### WHAT YOU NEED TO DO:
An exact copy of every record, with no pictures, please.

### WORKING DATA:
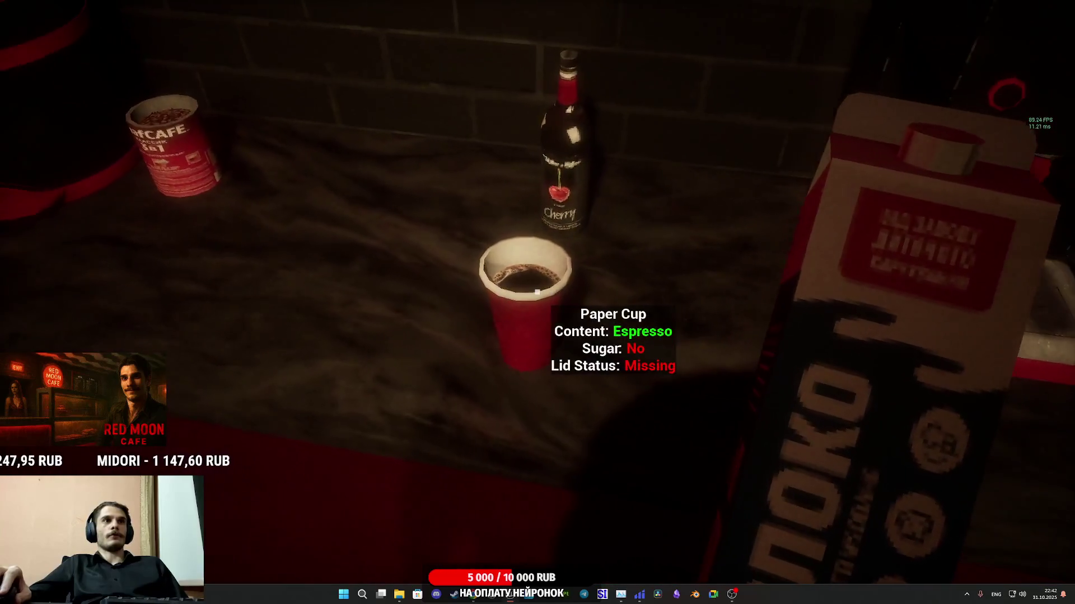
{"action": "left_click", "coordinate": [537, 292]}
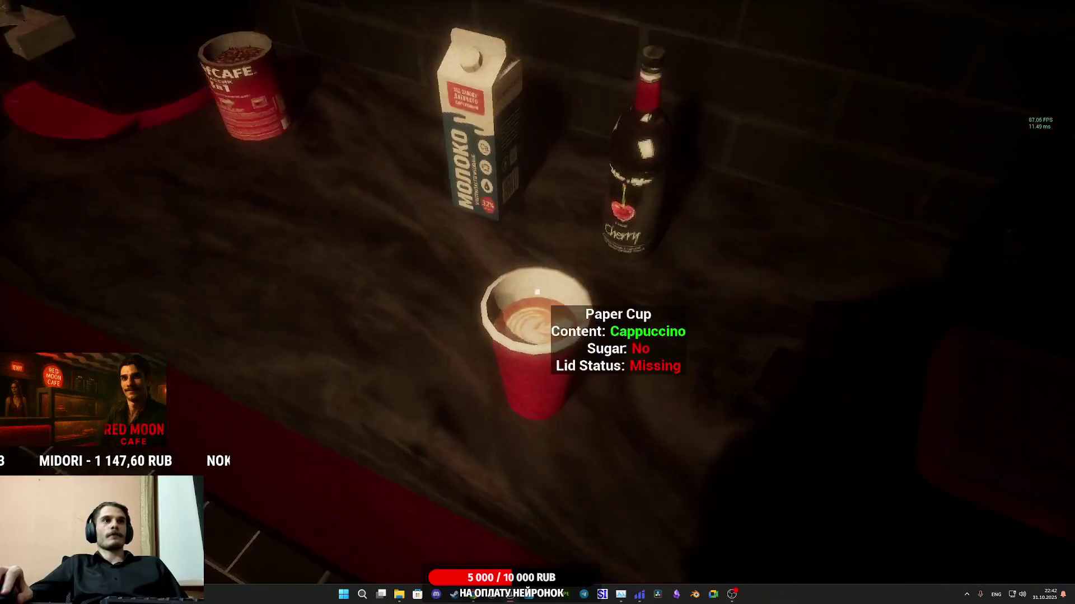
{"action": "left_click", "coordinate": [536, 292]}
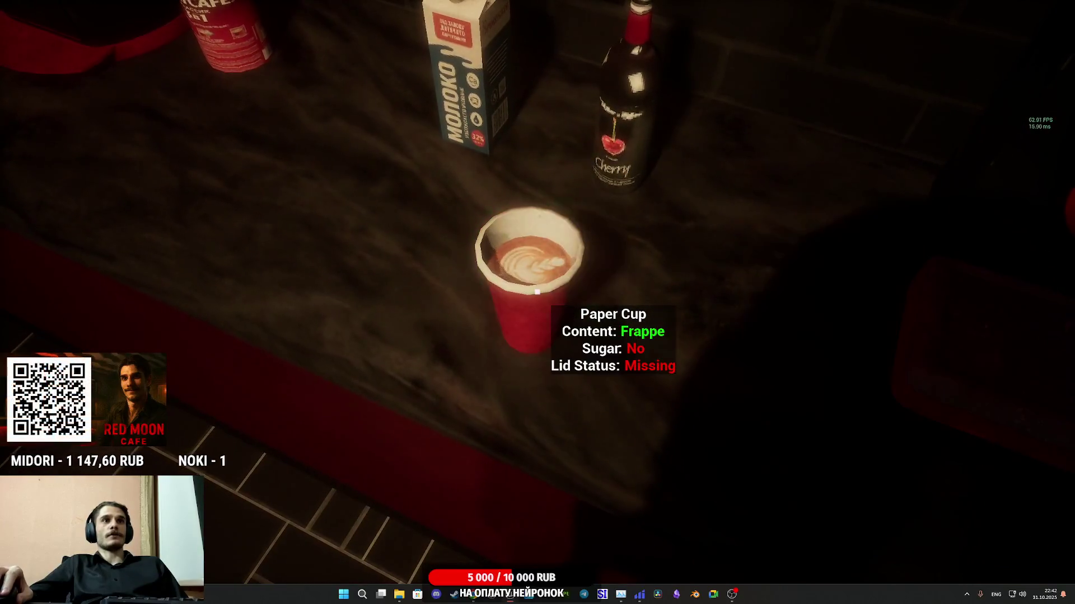
{"action": "left_click", "coordinate": [536, 292]}
{"action": "left_click", "coordinate": [537, 292]}
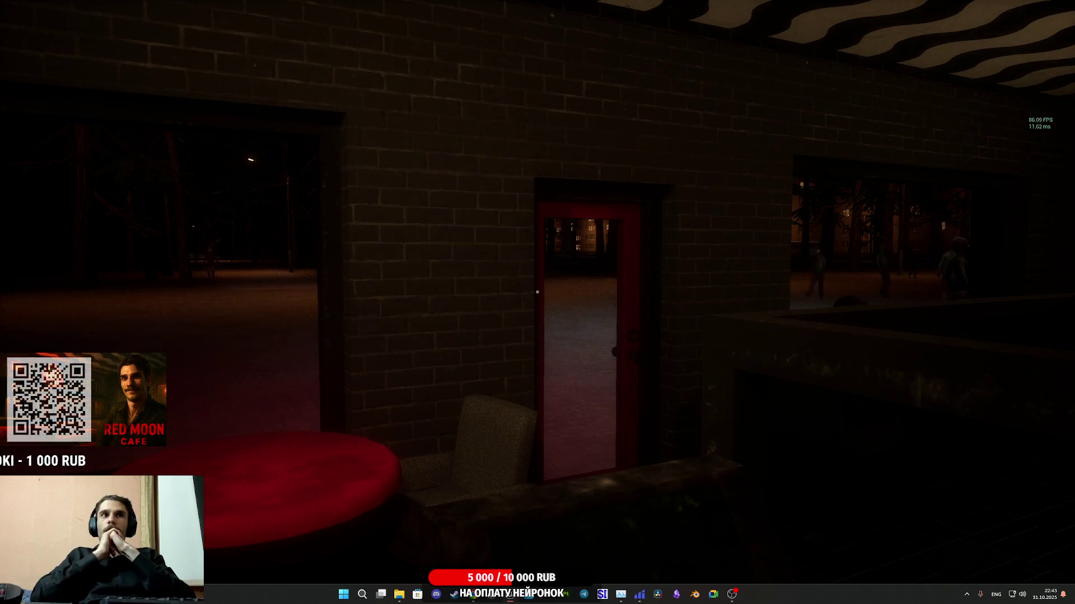
{"action": "mouse_move", "coordinate": [537, 291]}
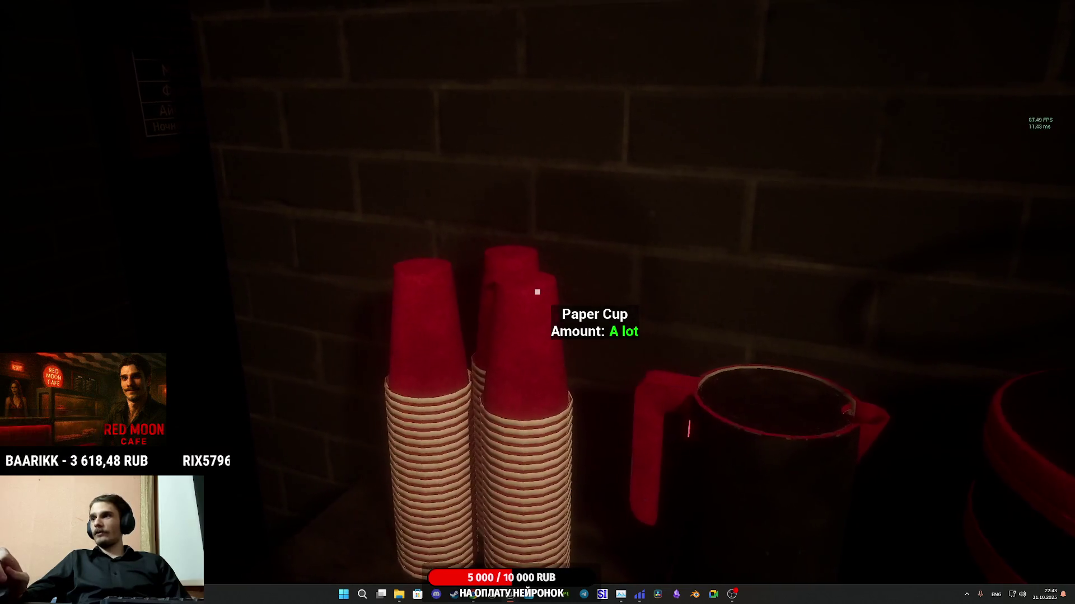
{"action": "key", "text": "a"}
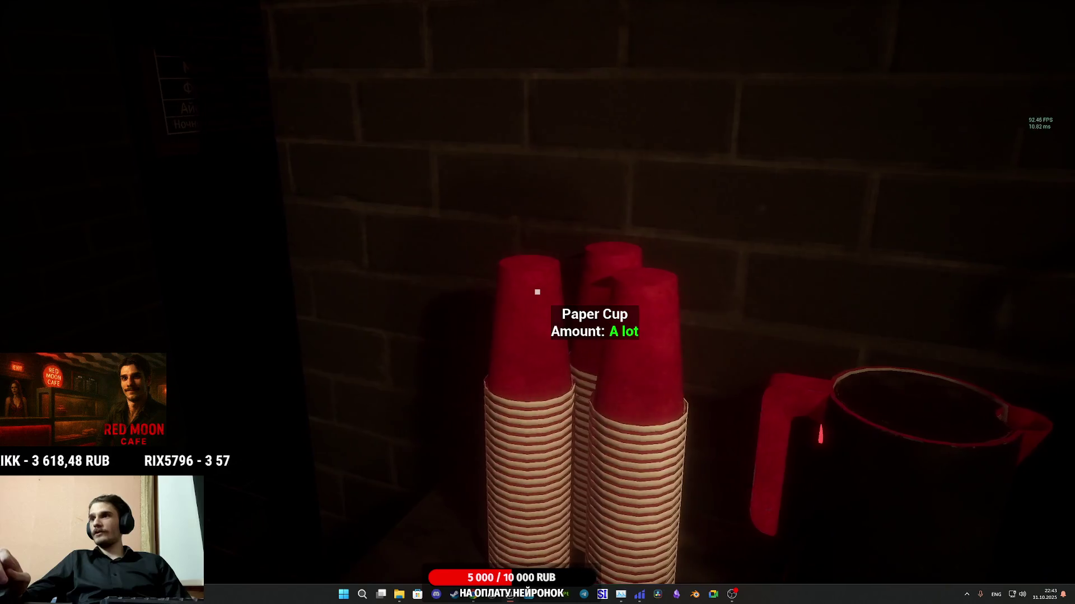
{"action": "key", "text": "a"}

### ANSWER SPACE:
{"action": "left_click", "coordinate": [537, 292]}
{"action": "left_click", "coordinate": [536, 292]}
{"action": "left_click", "coordinate": [536, 292]}
{"action": "left_click", "coordinate": [537, 292]}
{"action": "mouse_move", "coordinate": [537, 291]}
{"action": "key", "text": "a"}
{"action": "key", "text": "a"}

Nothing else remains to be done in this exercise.